━━━━━ Task data ━━━━━

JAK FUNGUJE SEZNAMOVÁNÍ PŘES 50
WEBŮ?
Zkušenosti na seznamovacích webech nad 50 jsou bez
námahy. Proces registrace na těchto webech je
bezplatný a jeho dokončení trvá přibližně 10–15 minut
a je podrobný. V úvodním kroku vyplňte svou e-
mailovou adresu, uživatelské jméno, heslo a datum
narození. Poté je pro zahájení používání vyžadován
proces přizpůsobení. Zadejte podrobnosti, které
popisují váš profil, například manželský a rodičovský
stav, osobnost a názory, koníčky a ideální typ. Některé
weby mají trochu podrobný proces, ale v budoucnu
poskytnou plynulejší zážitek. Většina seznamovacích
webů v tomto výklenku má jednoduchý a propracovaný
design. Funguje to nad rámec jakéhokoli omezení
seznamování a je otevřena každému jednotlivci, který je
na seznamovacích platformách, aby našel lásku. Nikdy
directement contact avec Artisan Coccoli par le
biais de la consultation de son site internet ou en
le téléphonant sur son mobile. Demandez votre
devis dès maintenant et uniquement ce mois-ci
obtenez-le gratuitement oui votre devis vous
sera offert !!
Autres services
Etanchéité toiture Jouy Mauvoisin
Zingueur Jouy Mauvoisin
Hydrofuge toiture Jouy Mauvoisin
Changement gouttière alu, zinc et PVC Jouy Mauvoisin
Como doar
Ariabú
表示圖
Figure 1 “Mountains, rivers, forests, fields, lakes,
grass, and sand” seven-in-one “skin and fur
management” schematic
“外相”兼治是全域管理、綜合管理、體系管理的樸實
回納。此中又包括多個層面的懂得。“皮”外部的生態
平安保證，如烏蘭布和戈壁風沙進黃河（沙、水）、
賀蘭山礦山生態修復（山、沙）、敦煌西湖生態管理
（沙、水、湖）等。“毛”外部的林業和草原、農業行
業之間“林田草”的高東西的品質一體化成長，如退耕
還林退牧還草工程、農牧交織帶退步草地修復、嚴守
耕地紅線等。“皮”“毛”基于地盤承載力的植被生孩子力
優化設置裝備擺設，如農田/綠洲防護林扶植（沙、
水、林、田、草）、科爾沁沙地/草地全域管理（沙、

━━━━━

Request — From the records above, please extract every line and repeat it exactly.

Reply —
JAK FUNGUJE SEZNAMOVÁNÍ PŘES 50
WEBŮ?
Zkušenosti na seznamovacích webech nad 50 jsou bez
námahy. Proces registrace na těchto webech je
bezplatný a jeho dokončení trvá přibližně 10–15 minut
a je podrobný. V úvodním kroku vyplňte svou e-
mailovou adresu, uživatelské jméno, heslo a datum
narození. Poté je pro zahájení používání vyžadován
proces přizpůsobení. Zadejte podrobnosti, které
popisují váš profil, například manželský a rodičovský
stav, osobnost a názory, koníčky a ideální typ. Některé
weby mají trochu podrobný proces, ale v budoucnu
poskytnou plynulejší zážitek. Většina seznamovacích
webů v tomto výklenku má jednoduchý a propracovaný
design. Funguje to nad rámec jakéhokoli omezení
seznamování a je otevřena každému jednotlivci, který je
na seznamovacích platformách, aby našel lásku. Nikdy
directement contact avec Artisan Coccoli par le
biais de la consultation de son site internet ou en
le téléphonant sur son mobile. Demandez votre
devis dès maintenant et uniquement ce mois-ci
obtenez-le gratuitement oui votre devis vous
sera offert !!
Autres services
Etanchéité toiture Jouy Mauvoisin
Zingueur Jouy Mauvoisin
Hydrofuge toiture Jouy Mauvoisin
Changement gouttière alu, zinc et PVC Jouy Mauvoisin
Como doar
Ariabú
表示圖
Figure 1 “Mountains, rivers, forests, fields, lakes,
grass, and sand” seven-in-one “skin and fur
management” schematic
“外相”兼治是全域管理、綜合管理、體系管理的樸實
回納。此中又包括多個層面的懂得。“皮”外部的生態
平安保證，如烏蘭布和戈壁風沙進黃河（沙、水）、
賀蘭山礦山生態修復（山、沙）、敦煌西湖生態管理
（沙、水、湖）等。“毛”外部的林業和草原、農業行
業之間“林田草”的高東西的品質一體化成長，如退耕
還林退牧還草工程、農牧交織帶退步草地修復、嚴守
耕地紅線等。“皮”“毛”基于地盤承載力的植被生孩子力
優化設置裝備擺設，如農田/綠洲防護林扶植（沙、
水、林、田、草）、科爾沁沙地/草地全域管理（沙、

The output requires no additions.